--- START ---
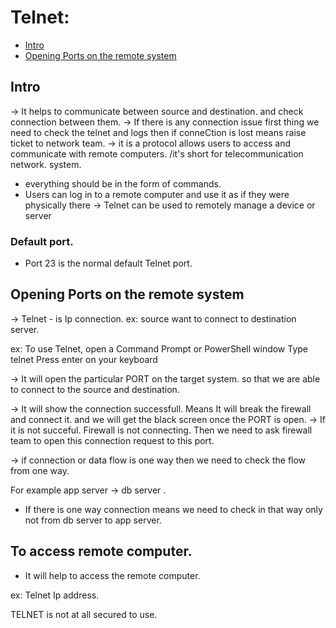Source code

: # Telnet:


- [ Intro ](#Intro)
- [ Opening Ports on the remote system ](#Opening-Ports-on-the-remote-system)

## Intro
-> It helps to communicate between source and destination. and check connection between them.
-> If there is any connection issue first thing we need to check the telnet and logs then if conneCtion is lost means raise ticket to network team.
-> it is a protocol allows users to access and communicate with remote computers. /it's short for telecommunication network.
 system. 
- everything should be in the form of commands.
- Users can log in to a remote computer and use it as if they were physically there
->  Telnet can be used to remotely manage a device or server 
### Default port.
- Port 23 is the normal default Telnet port.



## Opening Ports on the remote system
-> Telnet - is Ip connection. 
ex: source want to connect to destination server. 

ex:
To use Telnet, open a Command Prompt or PowerShell window
Type telnet <target ip> <target port>
Press enter on your keyboard

-> It will open the particular PORT on the target system. so that we are able to connect to the source and destination.

->
It will show the connection successfull. Means It will break the firewall and connect it. and we will get the black screen once the PORT is open.
-> If it is not succeful. Firewall is not connecting. Then we need to ask firewall team to open this connection request to this port.

-> if connection or data flow is one way then we need to check the flow from one way.

For example app server -> db server .
 - If there is one way connection means we need to check in that way only not from db server to app server.

## To access remote computer.
- It will help to access the remote computer.

ex: Telnet Ip address.
 

 TELNET is not at all secured to use.

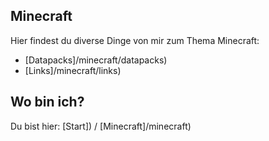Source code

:## Minecraft

Hier findest du diverse Dinge von mir zum Thema Minecraft:

- [Datapacks]/minecraft/datapacks)
- [Links]/minecraft/links)


## Wo bin ich?

Du bist hier: [Start]) / [Minecraft]/minecraft)
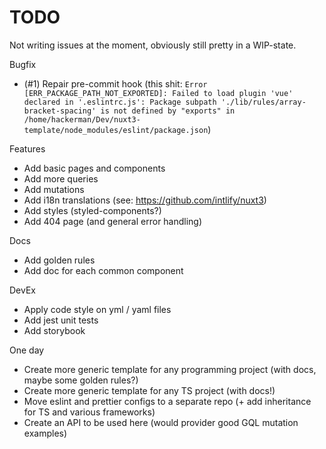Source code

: # TODO

Not writing issues at the moment, obviously still pretty in a WIP-state.

Bugfix

- (#1) Repair pre-commit hook (this shit:
  `Error [ERR_PACKAGE_PATH_NOT_EXPORTED]: Failed to load plugin 'vue' declared in '.eslintrc.js': Package subpath './lib/rules/array-bracket-spacing' is not defined by "exports" in /home/hackerman/Dev/nuxt3-template/node_modules/eslint/package.json`)

Features

- Add basic pages and components
- Add more queries
- Add mutations
- Add i18n translations (see: https://github.com/intlify/nuxt3)
- Add styles (styled-components?)
- Add 404 page (and general error handling)

Docs

- Add golden rules
- Add doc for each common component

DevEx

- Apply code style on yml / yaml files
- Add jest unit tests
- Add storybook

One day

- Create more generic template for any programming project (with docs, maybe some golden rules?)
- Create more generic template for any TS project (with docs!)
- Move eslint and prettier configs to a separate repo (+ add inheritance for TS and various frameworks)
- Create an API to be used here (would provider good GQL mutation examples)

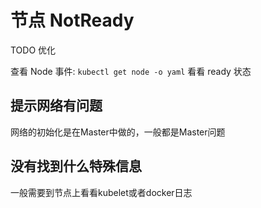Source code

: # 节点 NotReady

TODO 优化

查看 Node 事件: `kubectl get node -o yaml` 看看 ready 状态

## 提示网络有问题

网络的初始化是在Master中做的，一般都是Master问题

## 没有找到什么特殊信息

一般需要到节点上看看kubelet或者docker日志

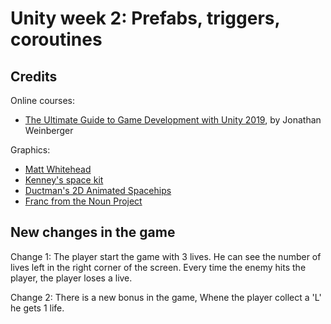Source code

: # Unity week 2: Prefabs, triggers, coroutines

## Credits

Online courses:
* [The Ultimate Guide to Game Development with Unity 2019](https://www.udemy.com/the-ultimate-guide-to-game-development-with-unity/), by Jonathan Weinberger

Graphics:
* [Matt Whitehead](https://ccsearch.creativecommons.org/photos/7fd4a37b-8d1a-4d4c-80a2-4ca4a3839941)
* [Kenney's space kit](https://kenney.nl/assets/space-kit)
* [Ductman's 2D Animated Spacehips](https://assetstore.unity.com/packages/2d/characters/2d-animated-spaceships-96852)
* [Franc from the Noun Project](https://commons.wikimedia.org/w/index.php?curid=64661575)


## New changes in the game

Change 1: The player start the game with 3 lives. He can see the number of lives left in the right corner of the screen.
Every time the enemy hits the player, the player loses a live.

Change 2: There is a new bonus in the game, Whene the player collect a 'L' he gets 1 life.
--- END ---
Please copy the items from their start through the line containing "- [ Opening", renaming every "Intro" to "Overview" and changing nothing else. Leave the pictures out of your answer.

[Answer section]:
Source code

: # Telnet:


- [ Overview ](#Overview)
- [ Opening Ports on the remote system ](#Opening-Ports-on-the-remote-system)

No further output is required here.